Edit: corrected F = umg to uF = umg
 
Last edited:
  • #3
Ok so if F can't be simplified then for (a) it is mwi/F so TB would still be double Ta...for (b) it T= mwi/F, and for (d) I'm a little confused...
is it wi^2/(2Fr/mf) = (wi^2)/(2F/m) = (mwi^2)/(2F)? Right? Thanks for looking over all this.
 
  • #4
candyq27 said:
... for (a) it is mwi/F so TB would still be double Ta...

correct.

candyq27 said:
...for (b) it T= mwi/F, ...

correct, but use w , rather than wi, since you are asked to use the variables specified above.

candyq27 said:
... and for (d) I'm a little confused...
is it wi^2/(2Fr/mf) = (wi^2)/(2F/m) = (mwi^2)/(2F)? Right? Thanks for looking over all this.
I'm not sure how you got alpha = Fr/mf, but ...

F = normal reaction of disc against tool face.
μ is coefft of (kinetic) friction
Fr = frictional force on rim of wheel
and
Fr = μF

Decelerating torque on wheel is T = Fr x r
and
T = Iα, where I = (1/2)mr²
Therefore,
(1/2)mr² x α = Fr x r
(1/2)mr x α = μF
α = 2μF/(mr)

Now, you should have

θ = ω²/(2α)
θ = ω²/(4μF/(mr))
θ = mrω²/(4μF)
 
  • #5
So for the entire problem I don't have to factor in the coefficient of kinetic friction between the wheel and the tool? That's why I used the umg in each of the steps
 
  • #6
You have Fr = uF = umg, but F = mg is wrong.

Also, you have P = Ft, which is also wrong. I assumed that was a typo. It should be P = Fr x t.

So, you can't use umg in each of the steps.
 
  • #7
wait so,

(a) (mwi)/F ?
(b) (mw)/F ?

wouldnt you have to factor in uk?
 

1. How do wheels rotate?

Wheels rotate when a force, such as a push or a pull, is applied to them.
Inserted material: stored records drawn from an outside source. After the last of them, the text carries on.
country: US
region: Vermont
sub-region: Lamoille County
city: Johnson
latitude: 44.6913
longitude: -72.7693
This causes the wheels to turn on their axis, creating rotational motion.

2. What factors affect the rotational motion of a wheel?

The factors that affect the rotational motion of a wheel include the force applied to it, the mass of the wheel, the size of the wheel, and the surface it is rolling on.
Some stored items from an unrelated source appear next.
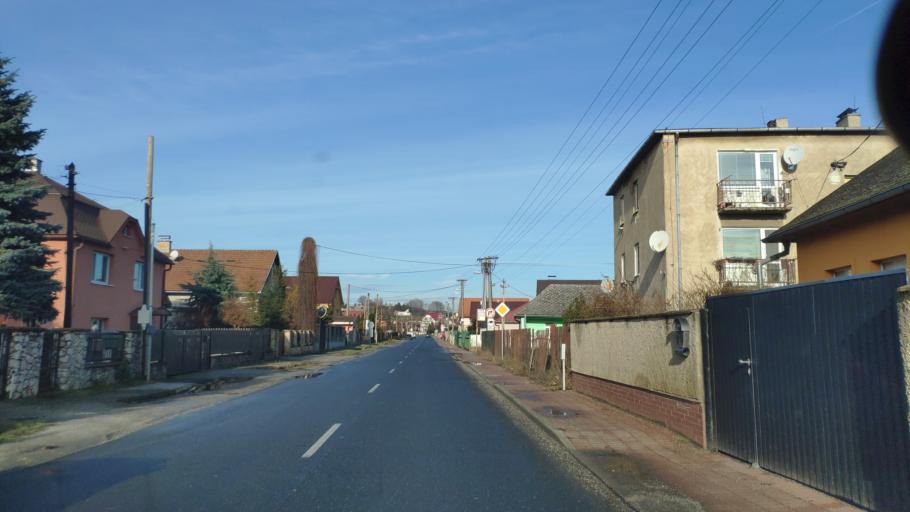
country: SK
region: Kosicky
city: Kosice
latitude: 48.6700
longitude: 21.3214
3. What is the difference between rolling and sliding motion?

Rolling motion is when a wheel rotates on its axis while moving forward, while sliding motion is when an object moves without rotating, such as when a box is pushed across a surface.
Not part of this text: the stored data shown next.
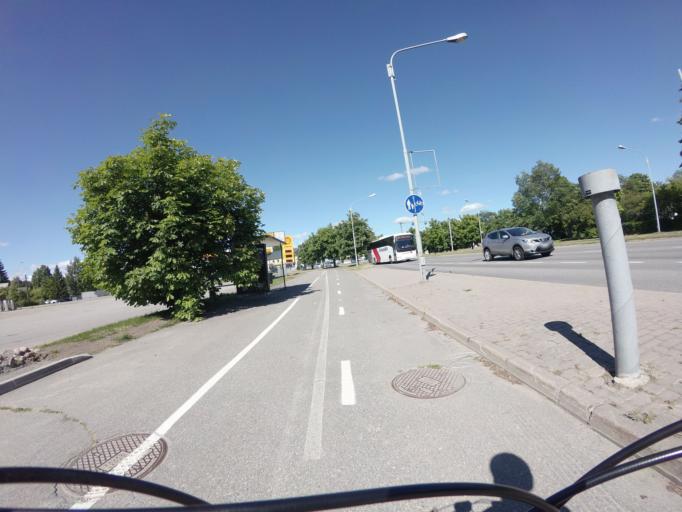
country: FI
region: Varsinais-Suomi
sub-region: Turku
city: Turku
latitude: 60.4635
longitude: 22.2698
4. How do wheels help with transportation?

Wheels allow for efficient transportation by reducing friction between the object and the surface it is moving on. This reduces the amount of force needed to move the object and increases its speed.

5. What is the principle behind how wheels work?

The principle behind how wheels work is called the law of conservation of angular momentum. This states that the total amount of angular momentum in a system remains constant, so when a force is applied to a wheel, its rotational motion increases while the speed of the object it is attached to remains constant.